Hybrid Approach: This approach is a combination of both model-based and data-driven methods, more specifically is uses the three methods previously explained, persistency method, physical approach, and statistical approach.
Persistence Method (Naive Predictor): This approach is an extrapolation because it uses the assumed wind speed to predict future wind speed values. Therefore, using the series own historical values to forecast, like naive forecasts do.
Physical Approach: This approach seems as though it would be correlation modeling because it uses external information (the physical descriptions of the atmosphere) to determine the forecast.
Statistical Approach: This approach is an exptrapolation because it uses historical values to forecast. This approach focuses on using the difference between predicted and actual wind speeds in the immediate past to tune model parameters, therefore because no external data is incorporated to make the forecast, this approach resembles extrapolation most closely.
Hybrid Approach: This approach is a combination because it uses methods previously mentioned to generate the forecast.

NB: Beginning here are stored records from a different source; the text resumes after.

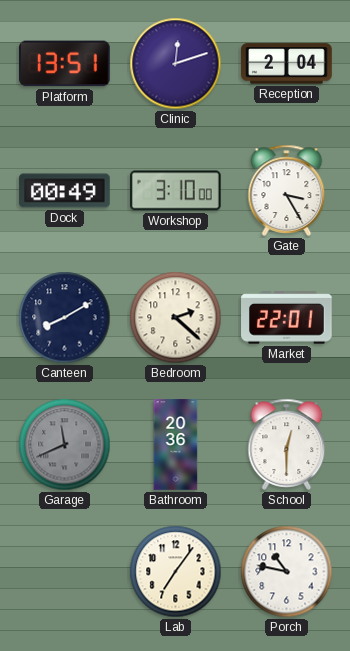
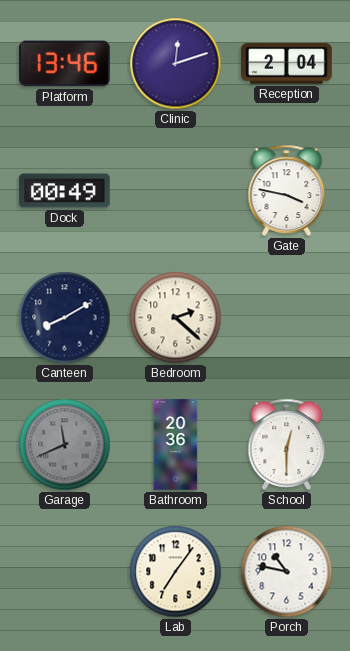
Platform: 13:51 -> 13:46
Workshop: 3:10 -> none
Gate: 3:25 -> 3:47
Market: 22:01 -> none
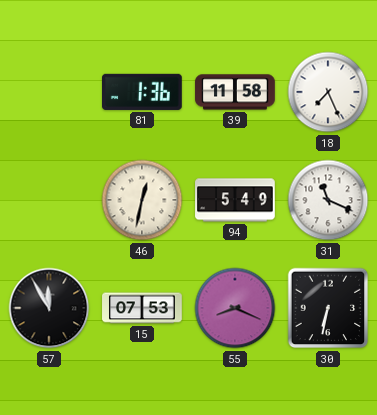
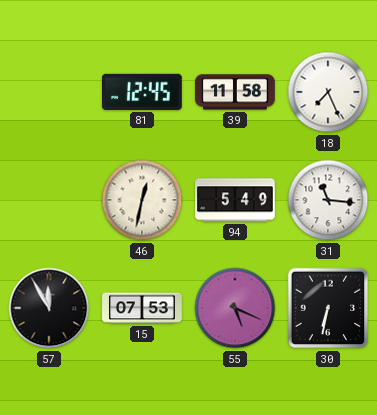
81: 1:36 -> 12:45
31: 11:19 -> 11:16
55: 8:19 -> 5:19
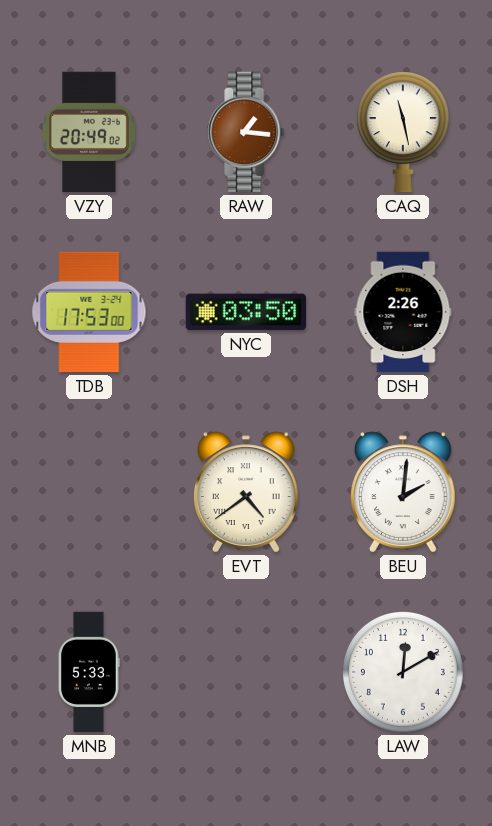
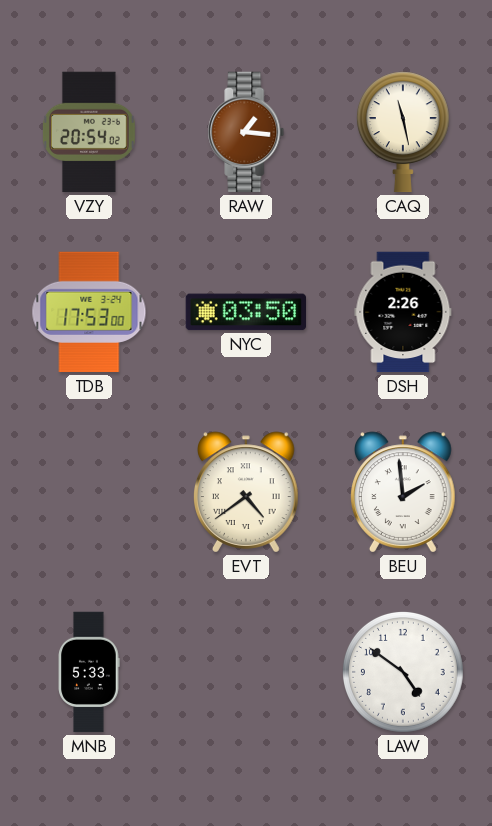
VZY: 20:49 -> 20:54
BEU: 2:01 -> 1:59
LAW: 12:10 -> 4:51
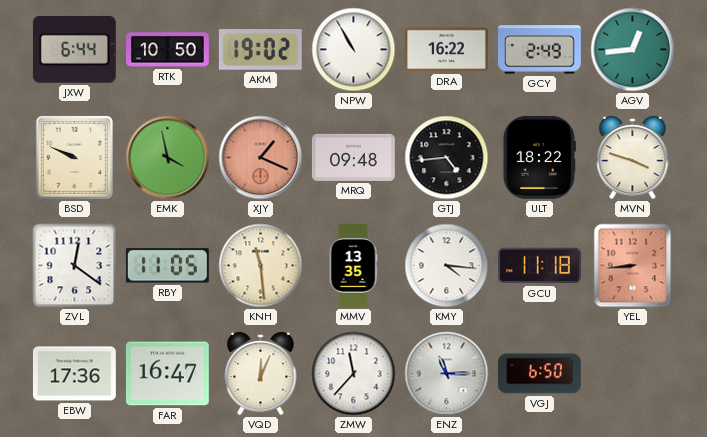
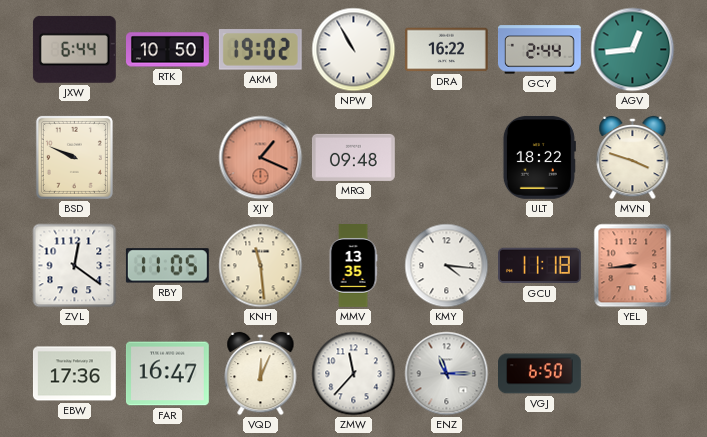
GCY: 2:49 -> 2:44
EMK: 3:58 -> none
GTJ: 4:44 -> none
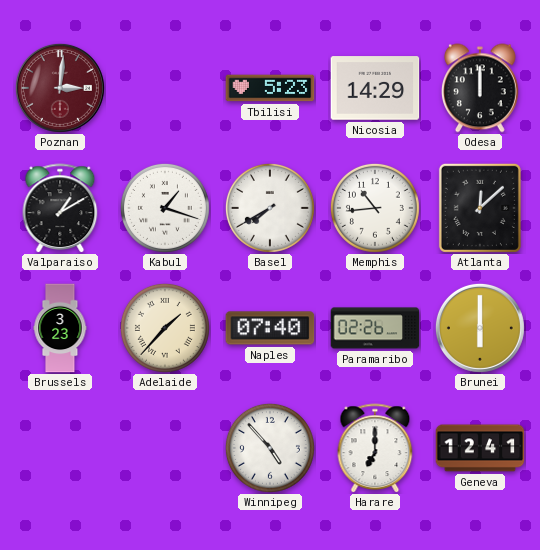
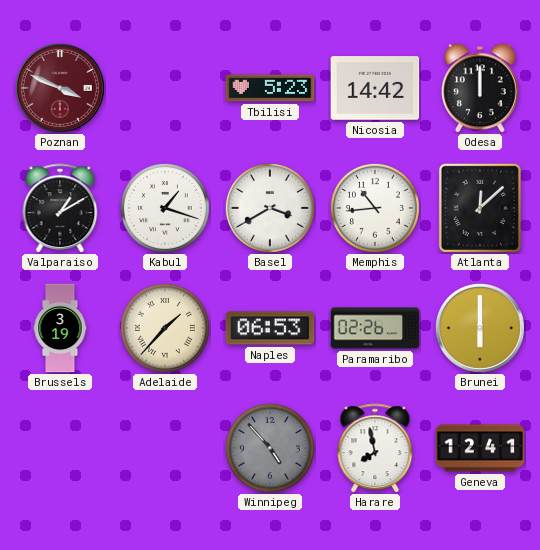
Poznan: 3:01 -> 3:49
Nicosia: 14:29 -> 14:42
Basel: 7:40 -> 3:40
Brussels: 3:23 -> 3:19
Naples: 07:40 -> 06:53
Winnipeg dial: white -> grey
Harare: 7:00 -> 7:58
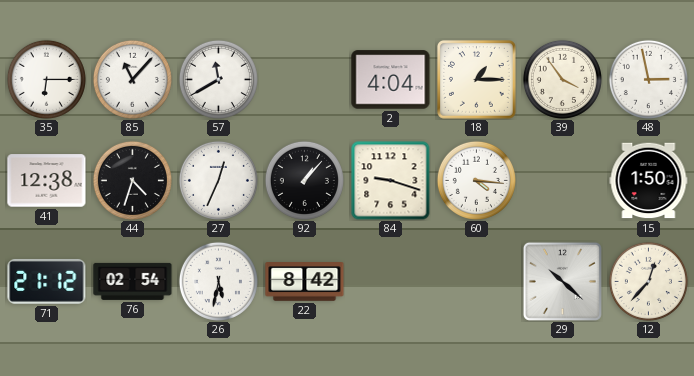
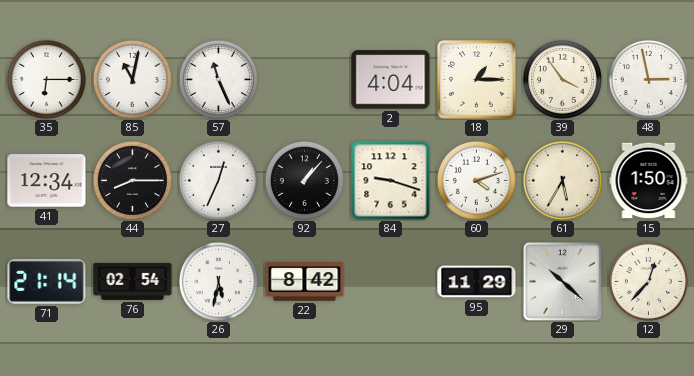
85: 11:07 -> 11:02
57: 11:40 -> 11:26
41: 12:38 -> 12:34
44: 4:33 -> 8:15
60: 4:16 -> 4:12
61: none -> 5:35
71: 21:12 -> 21:14
95: none -> 11:29
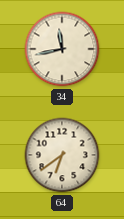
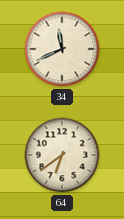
34: 11:43 -> 11:41
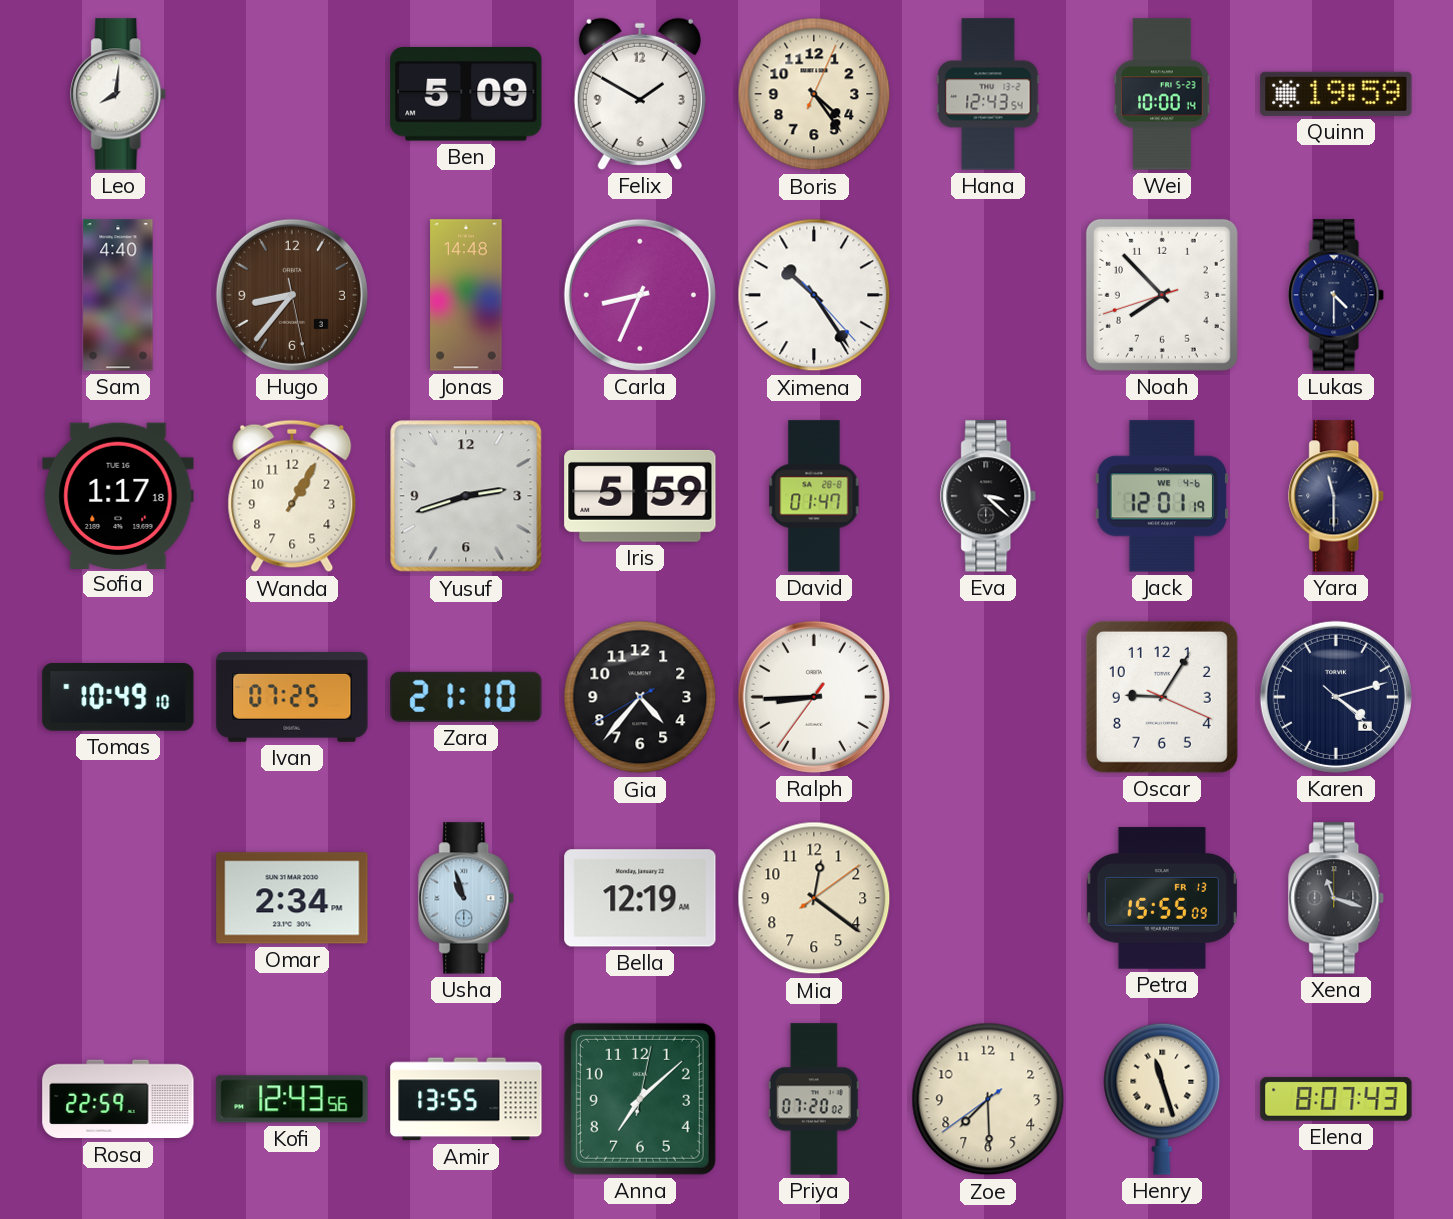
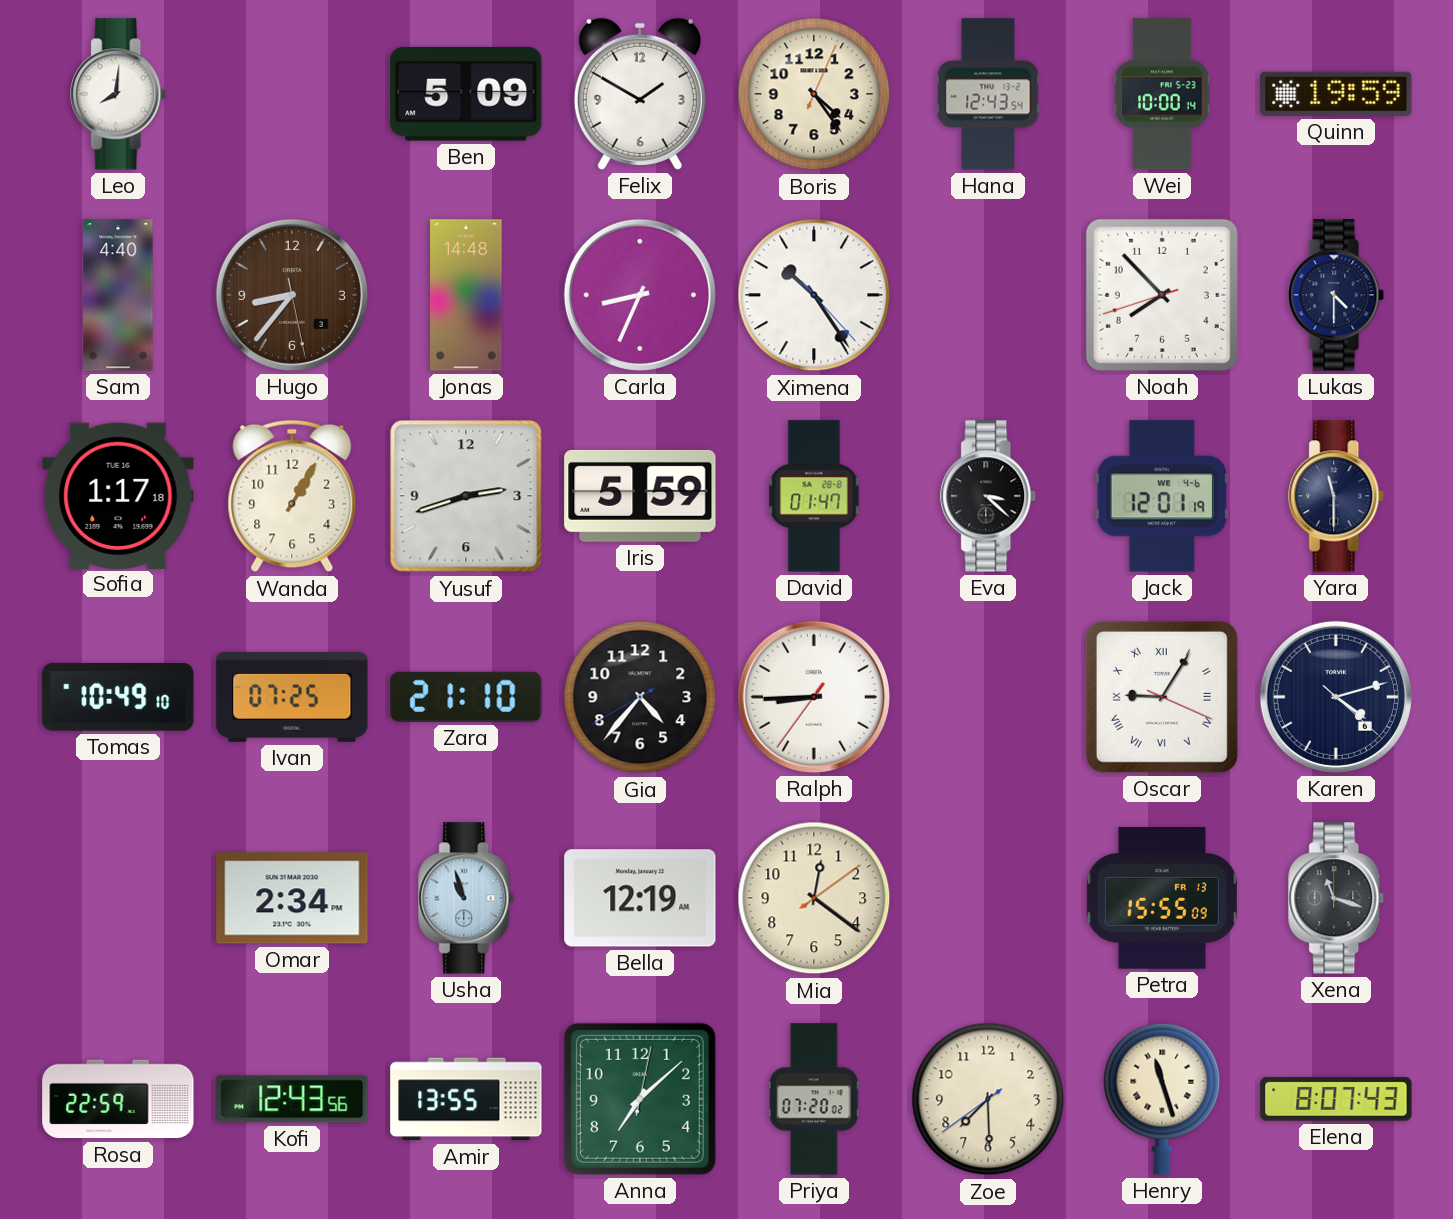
Oscar numerals: Arabic -> Roman
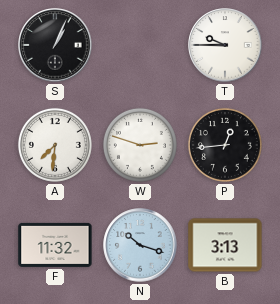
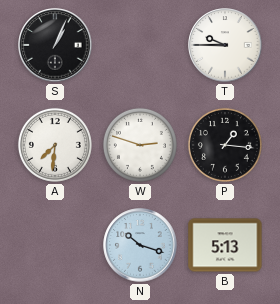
P: 12:44 -> 1:16
F: 11:32 -> none
B: 3:13 -> 5:13
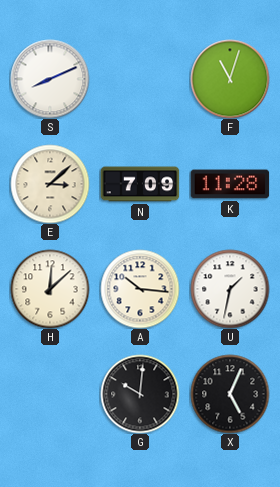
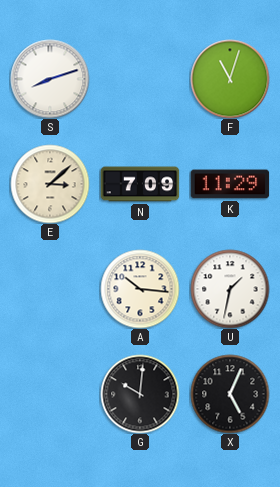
S: 8:11 -> 8:12
K: 11:28 -> 11:29
H: 12:08 -> none
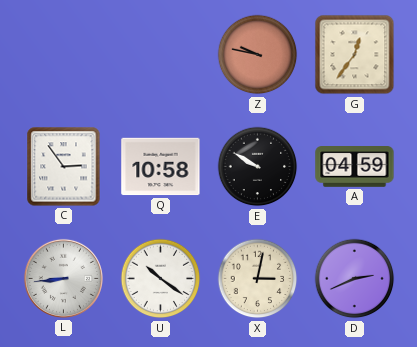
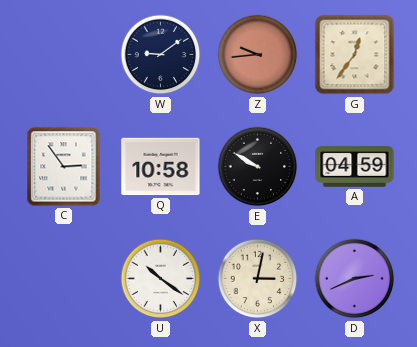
W: none -> 9:09
Z: 9:47 -> 9:44
L: 8:44 -> none
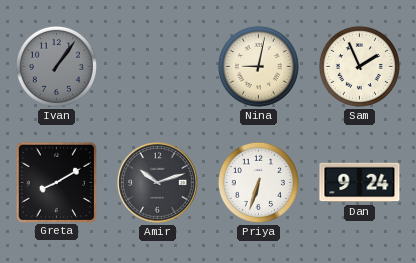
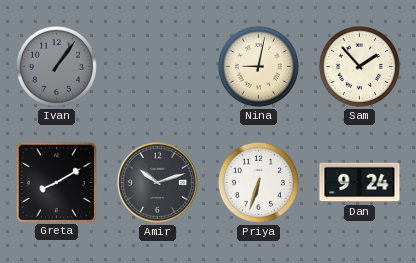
Sam: 1:56 -> 1:53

The advantage of the hybrid approach is that it uses a combination of the other approaches and in that gets both model-based and data-driven methods. Combining methods has been shown to lead to more accurate forecasts. As Armstrong mentioned, “to improve forecasting accuracy, combine forecasts derived from methods that differ substantially and draw from different sources of information. When feasible, use five or more methods.” This would indicate that because the hybrid uses a combination of approaches, it may lead to a more accurate forecast. Additionally Armstrong summarized, that instead of trying to choose the best single method to forecast, the hybrid (and combining forecasts in general), the analyst can frame the problem by asking what methods would help improve the forecast accuracy (Armstrong, 2001). The disadvantages of the hybrid are consistent with the disadvantages of combining forecasting models as well, it is not the simpliest way to forecast, it takes more time, it requires the analyst to know how to perform more methods, and the analyst needs to develop a formal procedure to combine forecasts this way judgmental weighting can be avoided. Armstrong recommends using equal weighs when combining forecasts uness you have strong evidence to support your unequal weighting.